A widespread internet outage occurred on Monday, impacting the web hosting giant Amazon Web Services. This disruption affected a vast number of websites, online banking platforms, and various government services. Later that afternoon, Amazon provided an update on the situation, confirming the issue and stating that teams were actively working to restore all services. By 6:01 PM Eastern Time, the company announced that all AWS services had returned to normal operation.
In a public announcement, Amazon explained that the underlying cause of the outage was related to DNS resolution. DNS, or Domain Name System, is the technology responsible for converting web addresses into numerical IP addresses, allowing applications and websites to load properly. While some technical glitches can be fixed quickly, DNS-related problems often require more time to resolve completely.
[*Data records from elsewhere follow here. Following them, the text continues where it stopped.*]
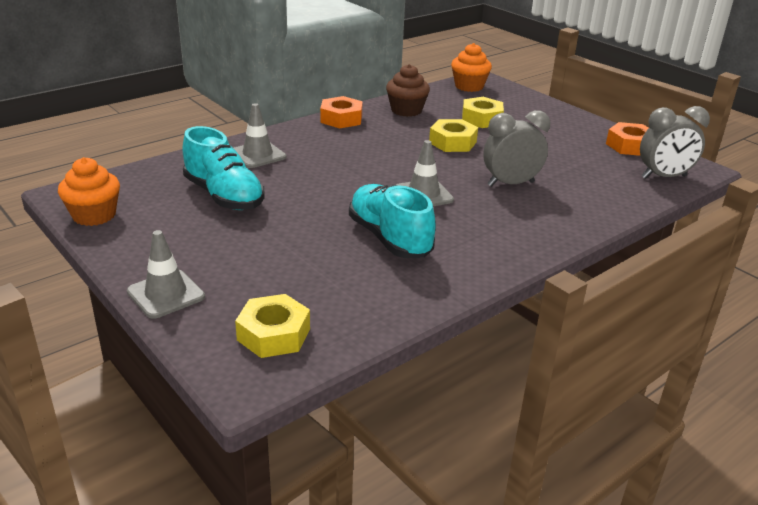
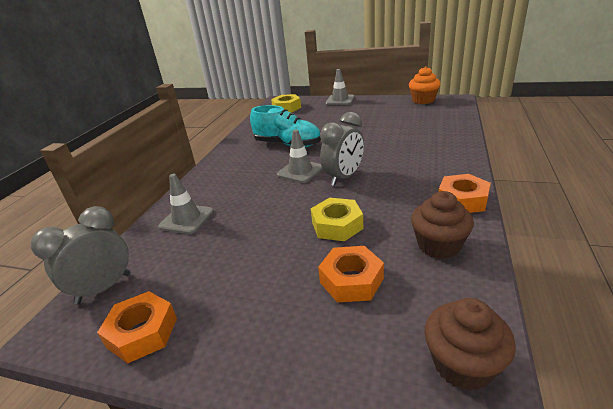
camera: 150 degrees right, 0 degrees up
turquoise shoe [182,126,264,210] -> none
grey traffic cone [234,103,286,168] -> grey traffic cone moved to [158,174,214,234]
orange cupcake [451,43,492,92] -> brown cupcake [425,298,516,391]
yellow nut [462,97,504,128] -> orange nut [318,246,384,302]
grey clock [484,110,550,187] -> grey clock moved to [320,112,364,186]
AWS reported increased error rates for multiple services and determined the issue was specifically tied to the DNS resolution of the DynamoDB API endpoints in its Northern Virginia data center region. The company stated that this core DNS issue was fully mitigated at 2:24 AM PDT.
Even after the primary problem was fixed, Amazon noted that additional time was required to fully restore all services to their normal operational state. The company committed to completing this process as quickly as possible. The outage also impacted Amazon.com, its subsidiary companies, and AWS customer support operations.
By Monday evening Eastern Time, Amazon confirmed the outage had been fully mitigated and that most services were returning to normal. This resolution came after an hours-long period during which a significant portion of the internet was inaccessible. The disruption affected several major applications and services.
Notable services experiencing lengthy outages included Coinbase, Fortnite, Signal, Perplexity, Venmo, and Zoom. Amazon’s own services were also impacted, including its Ring video surveillance products. The outage even extended to disrupting Eight Sleep’s cooling pods, which disturbed the sleep of its users.
Millions of companies and organizations worldwide rely on AWS to host their websites, applications, and other critical online systems. Amazon operates data centers across the globe and is estimated to control at least thirty percent of the total cloud market.
Before this event, the most recent major global internet outage happened in 2024. That incident was caused when cybersecurity firm CrowdStrike distributed a faulty update to its anti-malware engine. This caused millions of computers to crash, resulting in significant airport delays and widespread system failures. Global systems took several days to return to normal following that event.
Prior to the 2024 outage, a malfunction at DNS provider Akamai in 2021 caused several of the world’s largest websites, including FedEx, Steam, and the PlayStation Network, to go offline for hours. Amazon directed its customers to the AWS Health Dashboard for more detailed information on the recent outage and its resolution.